Man wundert sich, dass die Medienstars von Globo, die den brasilianischen
Medienmarkt beherrschen, und Politiker der Mitte darüber tatsächlich
Empörung heucheln konnten, ohne eine Miene zu verziehen.
[1][Der schmierige Karrierist Michel Temer,] den sie als Präsidenten
einsetzten, befahl die Zahlung von Schweigegeldern an einen echten
Gangster, Eduardo Cunha, seinen Parteifreund, der das
Amtsenthebungsverfahren gegen Dilma Rousseff geleitet hatte. Es gibt
Tonaufnahmen davon. Mittlerweile sitzt Cunha wegen Korruption, Geldwäsche
und Unterschlagung im Gefängnis.
## Zu gigantisch
Der Kongress, der die gewählte Präsidentin unter flammenden
Antikorruptionsreden absetzte, nahm in den letzten beiden Jahren
Bestechungsgelder von Temer entgegen, die ihn [2][vor Verfolgung wegen
seiner illegalen Zahlungen und anderer Verbrechen schützen] und ihm – trotz
vorhandener Beweismittel – den Komfort und Schutz des Präsidentenpalasts
erhalten.
Der Betrug ist zu gigantisch, um ihn in Worte zu fassen, aber Worte sind
gar nicht nötig, weil alles so offensichtlich ist. Im Wahlkampf haben die
großen Medien und die Familien der Oligarchie, denen sie gehören, jeden
Anschein von Moral fahren lassen. Vereint und offen standen sie hinter dem
Gouverneur von São Paulo, Geraldo Alckmin, der das Establishment der
konservativen Partei PSDB (Partido da Social Democracia Brasileira)
exemplarisch verkörpert.
Als eine etwas konservativere, zurückhaltendere Version von Hillary Clinton
ist er zutreffend beschrieben: Er ist seit Jahrzehnten in der Politik
unterwegs, dient den Interessen der Wirtschaft und wird von ihr
unterstützt, füllt unauffällig jedes denkbare Amt aus, ruht bequem im Filz
der neoliberalen Korruption, die Brasiliens Politik am Laufen hält.
Alckmin ist der Inbegriff der herrschenden Ordnung. Und er ist so
vollkommen frei von jeglichem Charisma, dass er gern mit einem
gurkenähnlichen Gemüse verglichen wird – „Chuchu“ ist inzwischen zu sei…
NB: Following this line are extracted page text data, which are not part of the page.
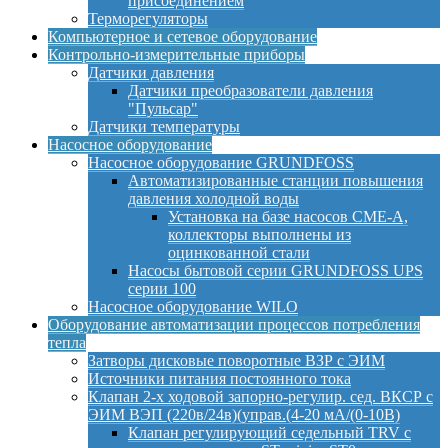
присоединением
Терморегуляторы
Компьютерное и сетевое оборудование
Контрольно-измерительные приборы
Датчики давления
Датчики преобразователи давления
"Пульсар"
Датчики температуры
Насосное оборудование
Насосное оборудование GRUNDFOSS
Автоматизированные станции повышения
давления холодной воды
Установка на базе насосов CME-A,
коллекторы выполнены из
оцинкованной стали
Насосы бытовой серии GRUNDFOSS UPS
серии 100
Насосное оборудование WILO
Оборудование автоматизации процессов потребления
тепла
Затворы дисковые поворотные ВЗР с ЭИМ
Источники питания постоянного тока
Клапан 2-х ходовой запорно-регулир. сед. ВКСР с
ЭИМ ВЭП (220в/24в)(управ.(4-20 мА/(0-10В)
Клапан регулирующий седельный TRV с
Spitznamen geworden. Aus gutem Grund bestand seine wichtigste politische
Taktik darin, sich zu verstecken. Er hielt keine Wahlkampfveranstaltungen
ab, weil außer Menschen, die an Schlaflosigkeit leiden, niemand gekommen
wäre.
## Politische Strippenzieher
Sein Weg zur Macht hing und hängt ausschließlich von obskuren
Hinterzimmerdeals ab, bei dem politische Strippenzieher große Geldsummen an
diejenigen verschieben, die ihren Interessen dienen. Es ist genau die Art
legalisierter Korruption, die die brasilianische Politik (und übrigens auch
die US-amerikanische) zerstört hat und die die Medien des Landes angeblich
so verwerflich finden.
Obwohl die großen Medien Brasiliens ihre Liebe zu Alckmin bekundeten, kam
er bei der Wahl nicht über klägliche 4,8 Prozent der Stimmen hinaus. Ebenso
wie in den USA und in Westeuropa haben auch die Wähler in Brasilien für die
herrschende politische Klasse oft nur Verachtung übrig.
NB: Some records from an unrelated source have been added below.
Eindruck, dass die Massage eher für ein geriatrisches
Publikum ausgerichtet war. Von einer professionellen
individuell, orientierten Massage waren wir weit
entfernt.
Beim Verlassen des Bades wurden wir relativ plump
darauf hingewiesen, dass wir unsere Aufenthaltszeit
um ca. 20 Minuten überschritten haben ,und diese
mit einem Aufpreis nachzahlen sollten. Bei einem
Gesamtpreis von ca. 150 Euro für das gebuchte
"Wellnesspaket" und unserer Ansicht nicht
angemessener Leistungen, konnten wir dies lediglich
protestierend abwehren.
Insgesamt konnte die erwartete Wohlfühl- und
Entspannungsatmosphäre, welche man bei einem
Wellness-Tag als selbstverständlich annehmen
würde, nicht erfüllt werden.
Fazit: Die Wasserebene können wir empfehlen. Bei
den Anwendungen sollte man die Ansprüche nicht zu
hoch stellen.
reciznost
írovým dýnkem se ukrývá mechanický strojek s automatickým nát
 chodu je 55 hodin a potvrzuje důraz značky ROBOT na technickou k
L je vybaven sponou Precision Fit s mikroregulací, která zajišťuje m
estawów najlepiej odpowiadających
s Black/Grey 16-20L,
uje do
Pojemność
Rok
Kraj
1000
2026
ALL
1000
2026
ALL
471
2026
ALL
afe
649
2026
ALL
Lange Zeit hatte der ehemalige Präsident Lula da Silva in den Umfragen
deutlich geführt – [3][doch weil er wegen Korruption verurteilt wurde,
durfte er nicht kandidieren.] Bis zur letzten Minute hatte man in seiner
Partei, der Arbeiterpartei (PT), gehofft, die Justiz werde aufgrund des
massiven öffentlichen Drucks anders entscheiden.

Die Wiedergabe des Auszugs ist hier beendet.